### Wybrany fragment
--*--
Rekolekcje Adwentowe 2013 „Bóg stał się Człowiekiem”
Tydzień I: BÓG
Wprowadzenie do modlitwy na piątek, 6 grudnia
Tekst: Kol 1, 15-20
Na początku modlitwy uczyń znak krzyża i uświadom sobie przez chwilę, że Bóg jest teraz przy Tobie. Ponieważ chcesz z Nim rozmawiać, więc On Jest Obecny. Poproś Go więc w tym momencie, aby Duch Święty poruszał Twoją modlitwę, by On sam ją prowadził. Poproś także, by Pan usuwał w niej wszelkie przeszkody oraz by oczyścił Twoje zamiary, intencje, pragnienia, decyzje, czyny – by służyły tylko większej chwale Boga i dobru innych ludzi.
Zaangażuj teraz wyobraźnię. Jeśli potrzebujesz, przypomnij sobie fragment Pisma, którym będziesz się modlił. Następnie wyobraź sobie daną scenę. Proponuję zobaczyć Jezusa w swojej potędze i chwale, jak w swoim majestacie siedzi po prawicy Ojca. Następnie zejdę z Nim na ziemię i skupię się na Jego ludzkiej postaci.
--*--
Dane do estymacji pozycji kamery
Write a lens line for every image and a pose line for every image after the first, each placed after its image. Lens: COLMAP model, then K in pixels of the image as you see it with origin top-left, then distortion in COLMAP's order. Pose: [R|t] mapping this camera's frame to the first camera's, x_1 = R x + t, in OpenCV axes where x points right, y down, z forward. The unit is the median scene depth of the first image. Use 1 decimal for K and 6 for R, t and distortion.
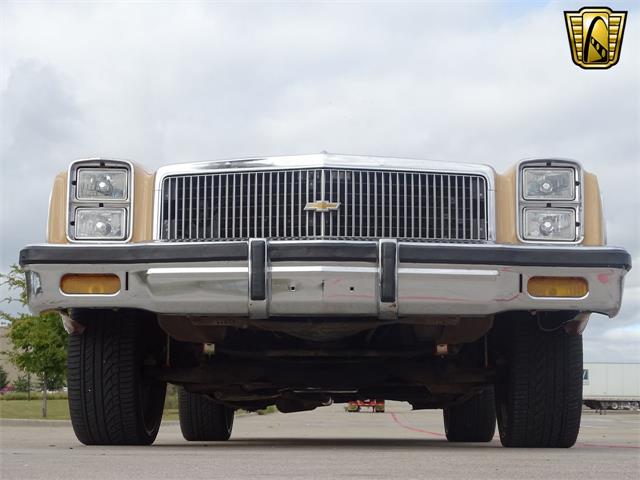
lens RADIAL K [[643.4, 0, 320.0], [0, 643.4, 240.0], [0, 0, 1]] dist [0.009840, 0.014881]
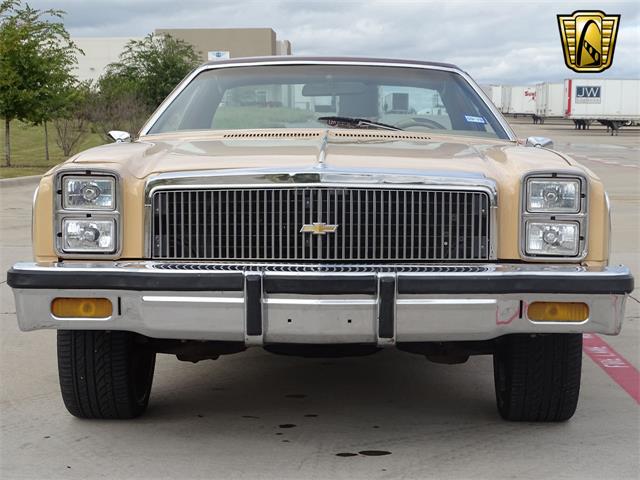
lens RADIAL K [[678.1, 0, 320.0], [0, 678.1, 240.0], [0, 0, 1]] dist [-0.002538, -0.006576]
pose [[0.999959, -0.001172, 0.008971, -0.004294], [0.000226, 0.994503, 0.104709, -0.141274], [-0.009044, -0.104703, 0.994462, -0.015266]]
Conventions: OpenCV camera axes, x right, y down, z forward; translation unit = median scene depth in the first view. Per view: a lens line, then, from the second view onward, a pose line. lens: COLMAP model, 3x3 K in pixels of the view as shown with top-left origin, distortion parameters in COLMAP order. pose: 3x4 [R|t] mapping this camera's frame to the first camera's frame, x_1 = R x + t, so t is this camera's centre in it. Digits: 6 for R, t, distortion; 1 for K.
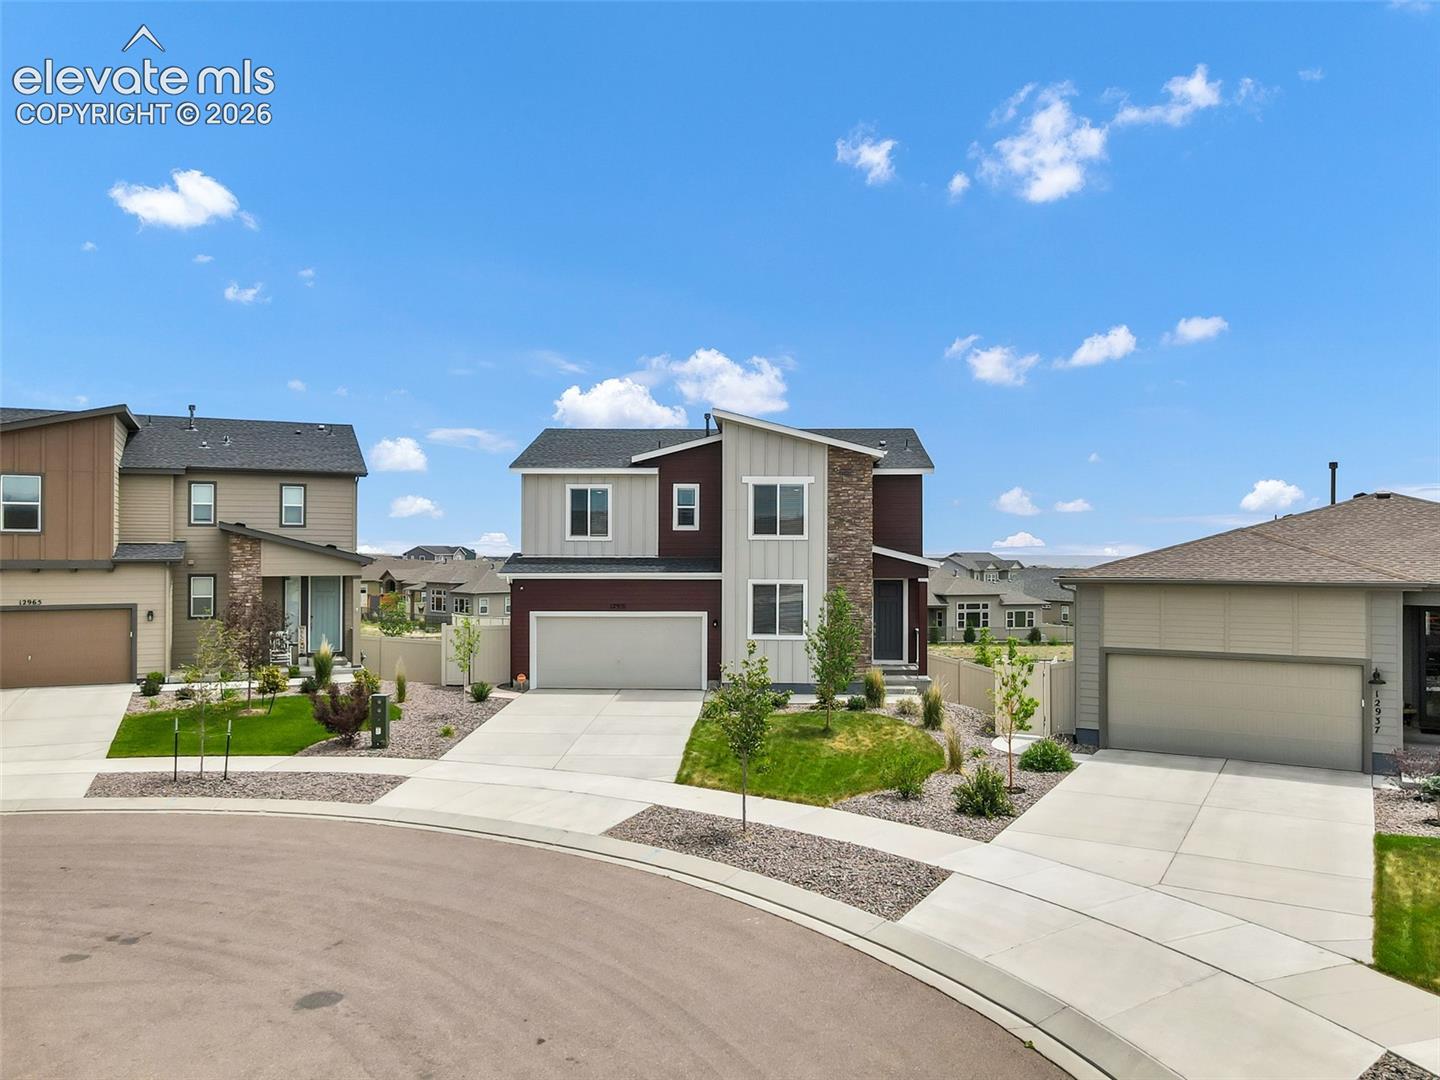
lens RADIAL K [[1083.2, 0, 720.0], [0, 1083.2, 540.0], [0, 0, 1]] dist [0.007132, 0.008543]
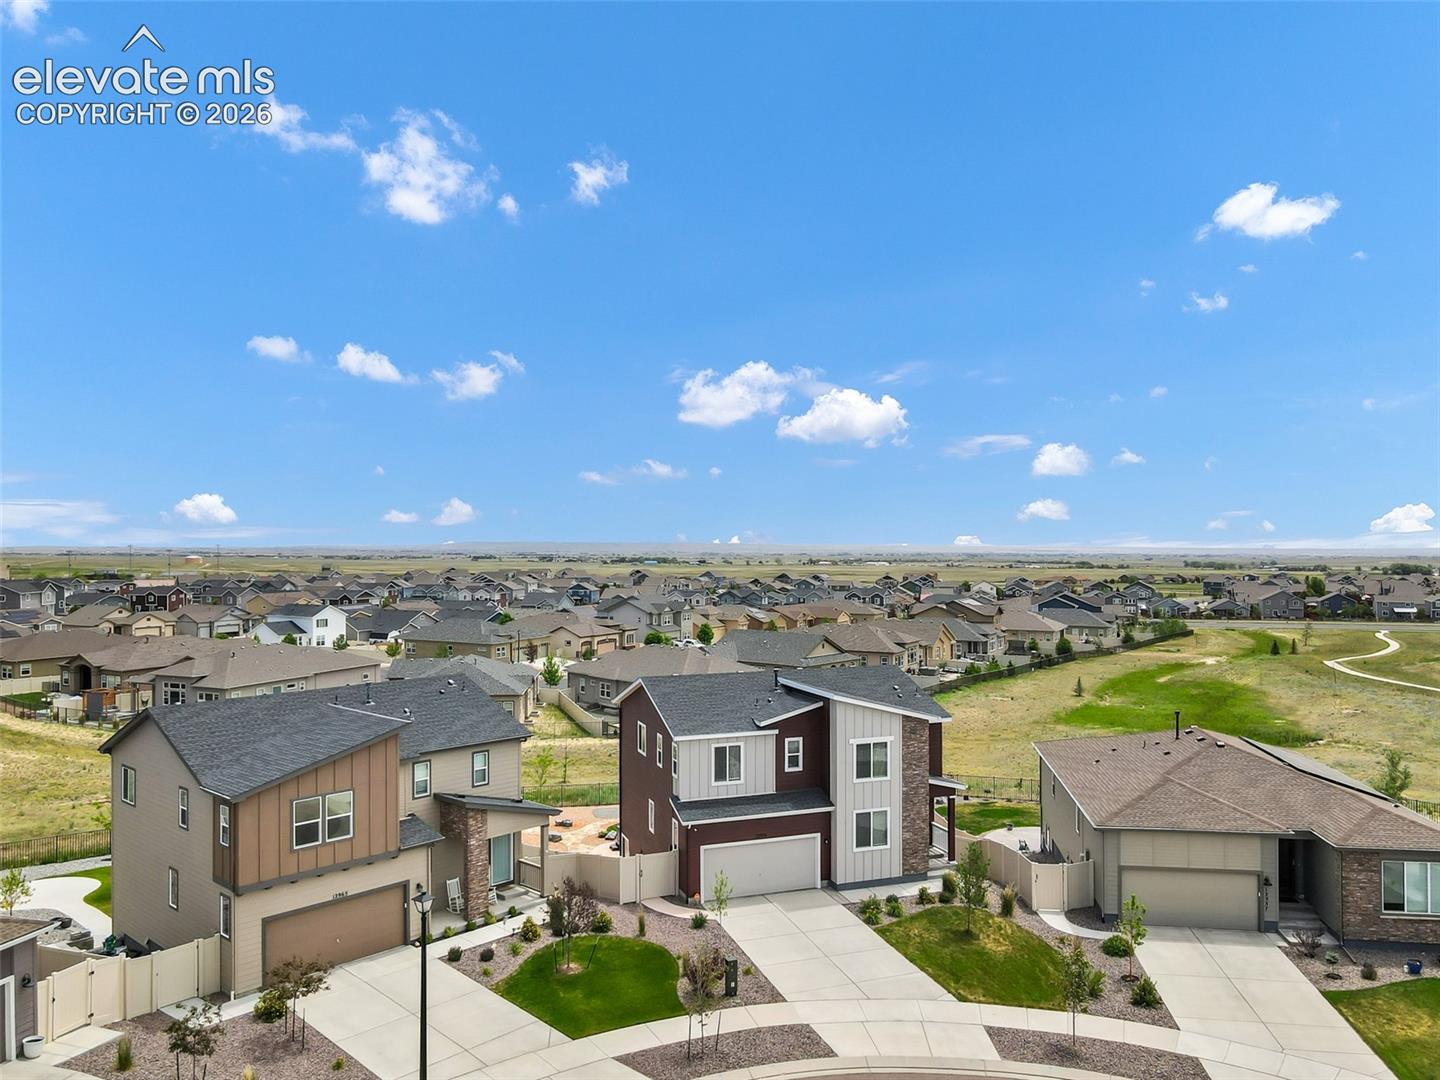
--*--
### Polecenie 1
Przetłumacz na język angielski zdanie z wybranego fragmentu: „Proponuję zobaczyć Jezusa w swojej potędze i chwale, jak w swoim majestacie siedzi po prawicy Ojca.”
### Polecenie 2
Oceń, czy każde z poniższych stwierdzeń zgadza się z wybranym fragmentem. Przy każdym odpowiedz „tak” albo „nie” i przytocz dosłownie rozstrzygające słowa fragmentu.
(a) Modlitwę należy rozpocząć od znaku krzyża.
(b) Wprowadzenie dotyczy modlitwy na sobotę, 7 grudnia.
(c) Pierwszy tydzień rekolekcji nosi tytuł „BÓG”.

### Oczekiwana odpowiedź 1
I suggest seeing Jesus in his power and glory, as he sits in his majesty at the right hand of the Father.

### Oczekiwana odpowiedź 2
(a) Tak: „Na początku modlitwy uczyń znak krzyża”.
(b) Nie: „Wprowadzenie do modlitwy na piątek, 6 grudnia”.
(c) Tak: „Tydzień I: BÓG”.